STUDY QUESTIONS:
1. Answer these questions about the "Phone Calls" post:
(a) What must the writer do before calling a home phone?
(b) What does the writer wait for after giving the introduction, before going on?
(c) Besides concerns, what does the writer note when asking how everything was at the clinic?
2. Extend the "Phone Calls" post about follow-up calls after abortion procedures, beginning right after its final sentence.

Friday, July 23, 2010

Phone Calls

Calling women back after their abortion procedure can be tricky. If I call a home phone, I have to block our number, just in case they have caller ID (our name shows up on home lines for some reason). Sometimes their number has been disconnected. Sometimes they give me a family member's or friend's number, and I have to be discreet, in case they don't know. Sometimes the person who picks up is very cranky that I won't tell them exactly who I am or why I want to talk to her.

I say "this is Em from CAF, that's C-A-F, calling about your procedure in (month)" and it can take a minute- I like to wait for the moment of remembrance before I go on, just in case. Sometimes they get terse once the realize who it is. Sometimes they get excited. Most times, they just don't know what to expect. I don't blame them. Most of the women we help are used to uncaring workers or ridiculously bureaucratic government processes that aim to get them out of programs, not really to help them.

I ask them how everything was at the clinic, note any concerns or great experiences they had. I ask how they're doing now, go down the list of questions we have for our follow up process, and see if they have any needs in their life that an organization or agency we know of can help them with.

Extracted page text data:
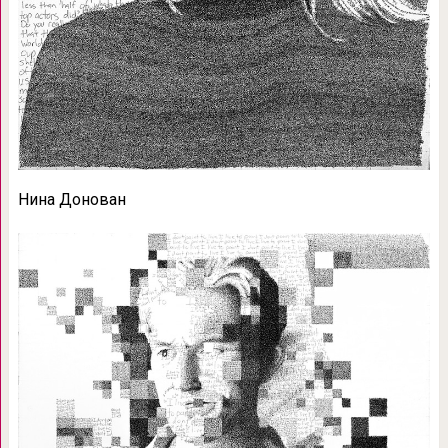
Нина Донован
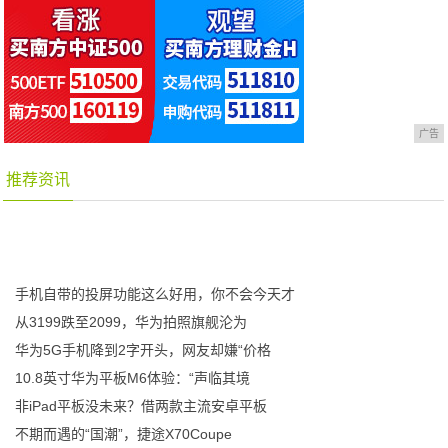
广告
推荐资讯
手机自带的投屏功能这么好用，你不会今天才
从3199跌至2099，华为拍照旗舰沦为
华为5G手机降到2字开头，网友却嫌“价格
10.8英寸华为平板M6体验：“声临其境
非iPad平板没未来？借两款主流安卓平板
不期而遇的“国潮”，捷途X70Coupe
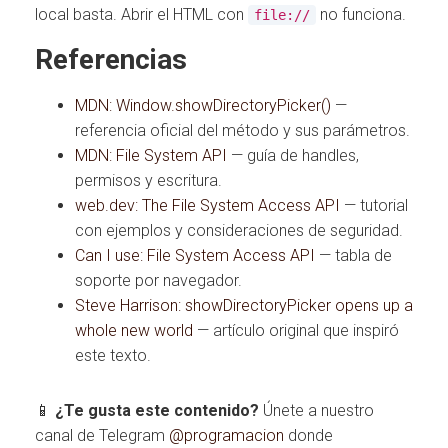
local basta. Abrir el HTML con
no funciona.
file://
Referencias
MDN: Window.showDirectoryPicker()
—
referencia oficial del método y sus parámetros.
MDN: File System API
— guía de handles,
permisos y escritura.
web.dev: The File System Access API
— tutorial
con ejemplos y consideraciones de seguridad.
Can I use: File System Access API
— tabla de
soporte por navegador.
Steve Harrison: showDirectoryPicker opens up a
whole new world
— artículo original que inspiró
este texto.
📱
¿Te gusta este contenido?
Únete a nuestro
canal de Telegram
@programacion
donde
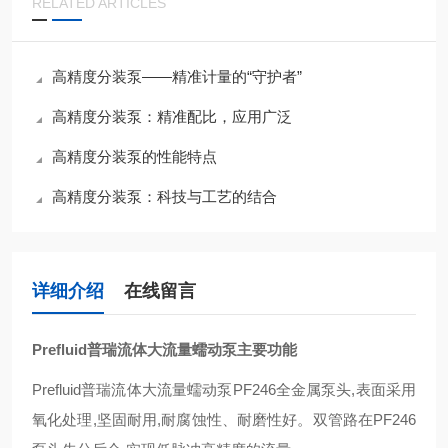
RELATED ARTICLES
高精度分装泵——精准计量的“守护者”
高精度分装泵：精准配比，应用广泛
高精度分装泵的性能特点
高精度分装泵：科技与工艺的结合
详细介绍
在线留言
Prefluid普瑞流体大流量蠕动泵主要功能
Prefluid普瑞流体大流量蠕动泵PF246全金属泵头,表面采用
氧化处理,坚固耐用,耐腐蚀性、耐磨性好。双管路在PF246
* * *
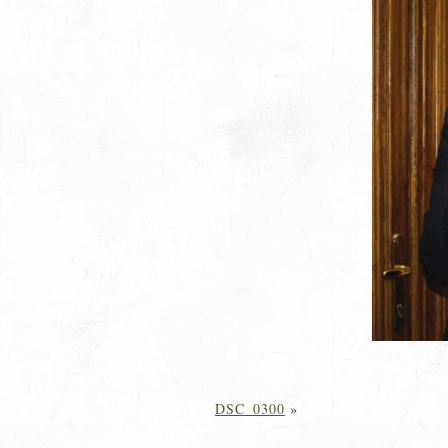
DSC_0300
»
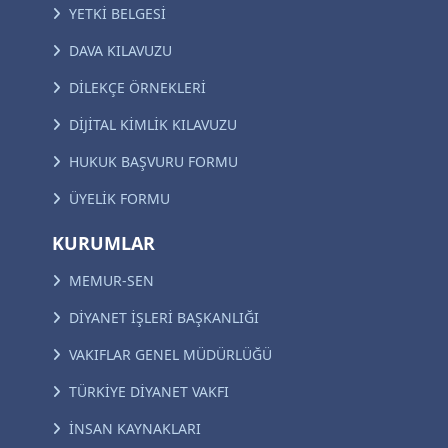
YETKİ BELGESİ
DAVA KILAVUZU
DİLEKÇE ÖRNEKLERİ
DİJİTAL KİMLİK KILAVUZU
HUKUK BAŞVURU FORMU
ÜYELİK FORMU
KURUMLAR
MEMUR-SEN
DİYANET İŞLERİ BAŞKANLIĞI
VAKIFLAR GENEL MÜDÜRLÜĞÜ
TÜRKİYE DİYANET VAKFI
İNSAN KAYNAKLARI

RESULTS FOR THE EXERCISE:
1.
(a) Block the organization's number, in case the person has caller ID.
(b) The moment of remembrance.
(c) Any great experiences they had.

2.
Sometimes they cry, and I refer them to hotlines to talk to trained professionals. I always tell them they can call me if they want to talk and I will gladly listen, but I'm not an actual counselor. Sometimes, the crying is because they're so happy that someone even cares to make sure they're OK. Other times- most of the time- it's because in a different situation, they would have decided to continue with the pregnancy. Sometimes, they don't say why they're crying and I just sit through it, but I tell them it'll get better, eventually.

Sometimes they chatter away, so excited to talk to someone because they feel isolated but oh-so-grateful that the procedure was taken care of. They make promises to pay back the grant in a few years, when they're in a better place, when this job finally calls them back, once their kids' daycare costs aren't so much. I assure them it's fine, not to worry, but if they do donate, it will definitely go to another woman in need.

Sometimes, they're still defensive through the whole interview, wondering when I'm going to pull the rug from under them- are we going to send them a bill eventually or if they answer a question "wrong"? Will we expect them to do something for us? Am I going to call DCFS on them because they're too poor for the kids they already had before all this?

I hang up, wishing them a good night and reassuring that they can call us at any time, worried about the cynical ones, wondering how much the world has beat them up, and the sad ones, wondering how much they're beating themselves up. I take comfort in the ones- the majority- who are just grateful that we helped them and hope they pull themselves out of whatever bad situations they're in. They got through our phone lines and the clinic's picket lines, they gathered as much money as they could and did whatever they deemed they had to do, by a mixture of extreme determination and I'm sure a little luck- hopefully that helps them everywhere else in their lives.